How to fill a Cheque

A cheque is an important bank document which is used to make payments and exchange funds between people and two different accounts. A cheque book is issued by a bank to a valid account holder along with the welcome kit, when a new account is opened.
A cheque is a popular mode of banking transaction. A cheque book usually contains 5, 10 or 20 leaves. Cheque books these days already have the important details, such as the name of the Bank, branch address, IFSC code, Account holder’s name and Account Number printed on each leaf. This has made filling out a cheque, even more convenient.
Follow these steps to correctly fill up a cheque.
1. Fill in the date. This is called the date of issue.
  • Mention the correct date in the top right column. It is day, month and year in figures.
  • A cheque once issued is valid for the next 3 months.
  • Sometimes, a cheque may require a future date to be written on it. Such a cheque is called a postdated cheque (PDC). This means that the cheque cannot be cashed until that day. People tend to write a postdated cheque because when they do not want it to be encashed or deposited before a particular date.  This is often used when one has to pay out a loan or a Monthly Instalment which will be paid out at a future date.
2. Write the name of the person/ company (Payee) you want to address the cheque to.
  • Make sure you spell the name in the same way as it appears on the beneficiary’s account.
  • If the name does not match, the cheque will not be valid for payment.
3.  It is advisable to strike out ‘or bearer’ at the end of the ‘payee’ line.
  • This will ensure that the cheque is encashed only to the person it is addressed to and not to just anyone who holds it.
4. Write the amount to be paid in words along the ‘Rupees’ column. Strike a line after you fill in the amount in order to prevent any alteration.
5. Rewrite the exact same amount in figures within the adjacent box.
  • Say to pay a sum of 1000 Rupees, write One Thousand only (in words); 1000/- (in figures) in the box.
6. Put your signature above your name to authorize the transaction.
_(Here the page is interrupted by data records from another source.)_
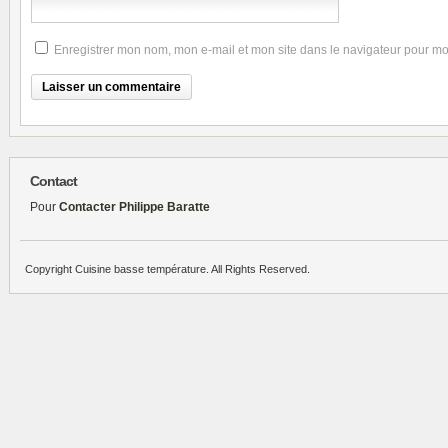
Enregistrer mon nom, mon e-mail et mon site dans le navigateur pour m
Contact
Pour
Contacter Philippe Baratte
Copyright Cuisine basse température. All Rights Reserved.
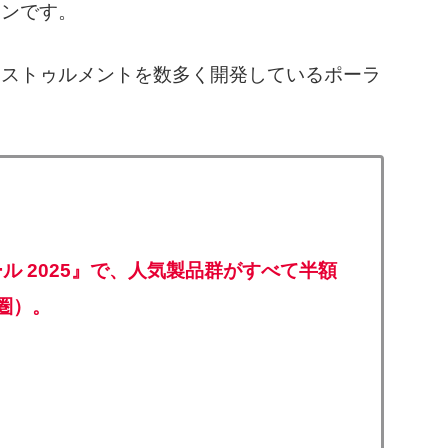
インです。
ンストゥルメントを数多く開発しているポーラ
）
セール 2025』で、人気製品群がすべて半額
圏）。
This should be the same or closest likeness of the signature specimen you have submitted to your bank while opening your account.
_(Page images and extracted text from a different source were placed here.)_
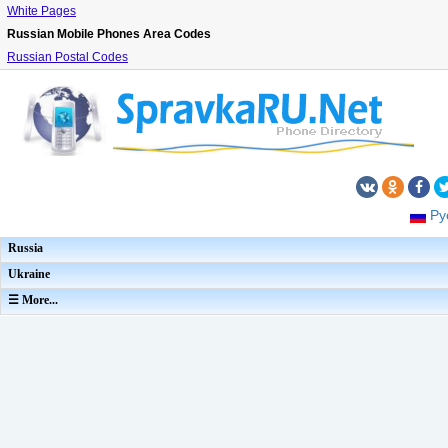
White Pages
Russian Mobile Phones Area Codes
Russian Postal Codes
Ру
Russia
Ukraine
☰ More...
  • The name and account number of the holder is usually already printed on the cheque leaf. If it is not, carefully write your name in BLOCK letters and enter your Account Number in the designated box.
7. Sometimes, in order to secure a cheque, you may mark out two parallel lines with ‘Account Payee only’ written in the middle, on the top left corner of the cheque. This is called ‘Crossing out a Cheque’. This means your cheque will be paid into the account of the person being paid and not to the person holding the cheque for payment at the counter.
  • Follow this carefully to direct the amount transfer into the account of the right Payee. It is an important step to safeguard your money.
8. To cancel a cheque mark ‘CANCEL’ in bold across the face of the cheque and if possible, inform the bank officials or make a note of the cheque number and record it as cancelled. You should also mutilate the MICR code of your cancelled cheque or shred the whole cheque. You should additionally scratch out your signature on the cheque.
A correctly filled out cheque would look like the image below.
Do remember that you cannot make any changes / corrections to a cheque that you have filled in. Any overwriting will render the cheque invalid.
Every chequebook has a record sheet where you can note down the details of each cheque you have issued. It is a good practice to keep a record by duly noting down the transaction details such as the payee name and his/her contact number, cheque number, date and amount. Such information are crucial should you require to stop a payment or to check if there is an unauthorized withdrawal.
A cheque is valid only when filled in with correct details including the date, name of the payee, amount specified in words and figures and duly signed by the account holder. A cheque is a sensitive and an important document for your banking purposes, hence should be kept safe. You should sign a cheque only when you are ready to issue it. This is to prevent the unauthorized use of your cheques in the unfortunate event of losing your chequebook in which case, pre-signing your cheques would ease unauthorized usage of your cheques and would amount to carelessness on your part as a customer.